Consigne A :: D'après le texte de la page, quel est le nom de la Paracha qui veut dire « J'ai été vu » ?
Consigne B :: Recopie mot pour mot le passage du texte de la page qui va de « Mais en même » à « l’occasion de l’accomplir. ».

══ Texte de la page

Ainsi, D.ieu dit-Il à Moché : «Bien sûr, tu crois en Moi. Tu as absorbé les enseignements de ta famille et tu ne doutes pas de Moi. Mais tu dois nourrir ta foi davantage encore, jusqu’à ce qu’elle soit si concrète que tu puisses virtuellement Me voir dans la création, jusqu’à ce que tu sois si sûr de Ma réalité que rien ne puisse ébranler ta conviction. Alors, tu ne seras plus troublé par les contradictions entre ta foi et ce qu’affirme ta raison».
Oui, D.ieu désire que nous utilisions nos capacités intellectuelles pour établir une relation avec le monde et avec Lui. Et quand cet intellect affirme que quelque chose semble contraire à la voie dans laquelle D.ieu dirige le monde, nous ne devons pas occulter la vérité de ce que nous voyons. Nous devons nous exclamer vers D.ieu : «Pourquoi as-Tu maltraité ce peuple ? Pourquoi nous permets-Tu de souffrir ? Ne sommes-nous pas Ton Peuple Elu, Ton aîné ? Où est ta Compassion ? Où est ta Justice ?»
Mais en même temps, ces questions ne peuvent et ne doivent pas porter la moindre atteinte à notre foi absolue et inébranlable en la Vérité et la Bonté de D.ieu. Plus précisément, elles ne doivent pas interférer dans notre travail d’accomplissement de nos obligations dans les termes de la volonté divine et de notre mission sur terre. Notre cri véhément et angoissé et les accusations que nous proférons à l’encontre de D.ieu doivent coexister avec notre empressement enthousiaste à accomplir Sa volonté et avec notre profonde gratitude pour l’occasion de l’accomplir.
Il est ainsi significatif que cette Paracha, tout au long de laquelle le Peuple Juif est plongé dans les profondeurs de l’exil égyptien, soit appelée Vaéra, «J’ai été vu». La leçon que nous devons en tirer est que nous devons refuser, avec entêtement, de nous réconcilier avec l’idée de rester, même une minute encore, en exil, et en même temps, nous devons refuser, avec entêtement, de laisser le fait que nous sommes en exil interférer avec ce que nous avons à y faire dans l’instant.

════
══ Lignes affichées

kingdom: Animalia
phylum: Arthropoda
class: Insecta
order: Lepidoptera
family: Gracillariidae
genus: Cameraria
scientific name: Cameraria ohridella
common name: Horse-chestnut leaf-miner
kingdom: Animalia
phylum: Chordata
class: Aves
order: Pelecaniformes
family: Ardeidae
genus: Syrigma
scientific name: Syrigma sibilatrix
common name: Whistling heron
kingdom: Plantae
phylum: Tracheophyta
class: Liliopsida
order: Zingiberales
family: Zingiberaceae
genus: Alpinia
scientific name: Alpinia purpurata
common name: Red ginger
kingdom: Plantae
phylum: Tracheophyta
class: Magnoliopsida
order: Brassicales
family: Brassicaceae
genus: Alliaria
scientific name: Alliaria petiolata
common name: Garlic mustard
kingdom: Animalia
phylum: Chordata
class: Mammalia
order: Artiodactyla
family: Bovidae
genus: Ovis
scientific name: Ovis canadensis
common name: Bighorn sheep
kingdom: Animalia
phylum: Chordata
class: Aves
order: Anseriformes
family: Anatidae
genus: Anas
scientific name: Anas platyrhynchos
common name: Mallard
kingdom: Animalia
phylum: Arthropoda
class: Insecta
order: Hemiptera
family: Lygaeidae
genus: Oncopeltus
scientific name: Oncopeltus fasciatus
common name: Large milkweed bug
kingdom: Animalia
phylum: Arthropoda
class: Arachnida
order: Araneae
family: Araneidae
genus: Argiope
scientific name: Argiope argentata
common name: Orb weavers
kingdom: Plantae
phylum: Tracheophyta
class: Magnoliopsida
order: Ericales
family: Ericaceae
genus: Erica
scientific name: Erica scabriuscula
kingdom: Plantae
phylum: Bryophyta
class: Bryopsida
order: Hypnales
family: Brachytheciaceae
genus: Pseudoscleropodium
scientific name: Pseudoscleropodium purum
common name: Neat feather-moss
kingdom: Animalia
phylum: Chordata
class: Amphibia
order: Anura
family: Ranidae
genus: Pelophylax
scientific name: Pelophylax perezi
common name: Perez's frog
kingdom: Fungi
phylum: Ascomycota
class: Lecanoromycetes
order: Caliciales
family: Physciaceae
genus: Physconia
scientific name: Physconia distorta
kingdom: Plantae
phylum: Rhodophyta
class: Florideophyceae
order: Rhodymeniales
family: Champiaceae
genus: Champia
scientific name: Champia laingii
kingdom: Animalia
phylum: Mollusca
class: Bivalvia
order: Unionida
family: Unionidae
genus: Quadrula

════

Solution A :: Vaéra.

Solution B ::
Mais en même temps, ces questions ne peuvent et ne doivent pas porter la moindre atteinte à notre foi absolue et inébranlable en la Vérité et la Bonté de D.ieu. Plus précisément, elles ne doivent pas interférer dans notre travail d’accomplissement de nos obligations dans les termes de la volonté divine et de notre mission sur terre. Notre cri véhément et angoissé et les accusations que nous proférons à l’encontre de D.ieu doivent coexister avec notre empressement enthousiaste à accomplir Sa volonté et avec notre profonde gratitude pour l’occasion de l’accomplir.